El uso de la palabra, el gusto de la palabra, el código de la palabra, no estará nunca sobrevalorado. Es esencial volver a lo simple, a lo sencillo, al difícil y complejo engranaje que mueve el compromiso de dos personas que se dan la mano, se miran a los ojos y esperan, sin dudas, que el otro, la otra, cumpla con lo cerrado. Así de sencillo, digo, así de difícil, afirmo.

La vida fingida que llevamos, este frenesí de velocidad y vértigo, de soluciones inmediatas y de respuestas prefabricadas a los problemas que surgen (en modo de demandas finas, de reclamaciones fundadas o de peleas reparadoras, puñetazos desesperados, en cada polo de los remedios), nos da lo que merecemos. Al asumir el forzado teatrillo, que nos ubica en un código más asumido que asumible, participamos del engaño y nos convertimos en rehenes de nuestra propia trampa. Abarcamos más de lo que podemos, nos embarcamos en más de lo que nos llena, nos alejamos de nosotros mismos, de lo que somos en verdad, de lo queremos de veras y de lo que necesitamos en serio, para seguir en la rueda de un viaje a ninguna parte.

Esa vida, que no es tal, tiene sus reglas y hasta podría parecernos, altivos, soberbios, que las conocemos y sabemos exprimirlas, forzándolas al límite (y a veces más allá, si el árbitro se despista), hasta que muy recurrentemente nuestro interés real, el genuino, el que no aparece para no molestar pero que está latente como un brillito de luz, choca con el interés impostado, el que tenemos que demostrar porque nos han convencido (o nos hemos convencido, qué más da) de que es el que vale porque se puede cobrar, porque se puede rendir, porque se puede vender. Y, sí, cuando pasa hay catástrofe, como poco, conflicto; como poco, tensión.

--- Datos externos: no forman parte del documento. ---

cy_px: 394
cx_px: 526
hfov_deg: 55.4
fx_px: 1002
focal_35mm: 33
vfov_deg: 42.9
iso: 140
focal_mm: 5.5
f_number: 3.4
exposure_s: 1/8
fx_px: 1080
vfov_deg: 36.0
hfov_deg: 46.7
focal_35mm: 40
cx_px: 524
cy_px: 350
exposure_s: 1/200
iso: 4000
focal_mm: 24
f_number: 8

La respuesta a ese momento es dura, no lo niego, porque todo está convencionalmente sujeto a un guion externo. Como es dura, primero va la negación, el rechazo y, luego, la dilación y la excusa. Y entonces se corre el riesgo de vivir enquistado en una bolsa de pus. Hasta sin saberlo, nos dirán. Pero se sabe.

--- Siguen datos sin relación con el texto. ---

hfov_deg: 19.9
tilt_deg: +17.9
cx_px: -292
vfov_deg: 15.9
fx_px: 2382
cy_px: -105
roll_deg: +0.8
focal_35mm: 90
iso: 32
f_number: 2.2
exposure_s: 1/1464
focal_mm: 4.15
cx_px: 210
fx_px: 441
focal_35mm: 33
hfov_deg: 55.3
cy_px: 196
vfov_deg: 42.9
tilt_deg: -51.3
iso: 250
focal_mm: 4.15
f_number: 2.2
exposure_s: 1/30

El remedio es simple. Insisto, sencillo. Y en la sencillez de lo simple, por raro, hoy, autopista espídica de maestros del rodeo, habita la palabra. Yo transito en el mundo real, en el del interés creado. No es por convicción, es por comodidad. Y es seguro que cuando escribo esto, por mucho esfuerzo que ponga, encuentre a alguien en la calle que me reproche un conmigo no, pero quiero ser del mundo verdadero, el del interés real, el que se mira en el espejo y se reconoce, y estos días he disfrutado del placer doloroso de correr por esa misma calle, como alma que lleva el diablo, para que el otro (hombre de una pieza, cabal y honrado, de raíz) diga cumplido. Mi lista es larga y los deberes muchos, soy consciente y estoy en ello, pero qué bien hace saltarse la norma falsa para honrar la buena. Palabra, tú.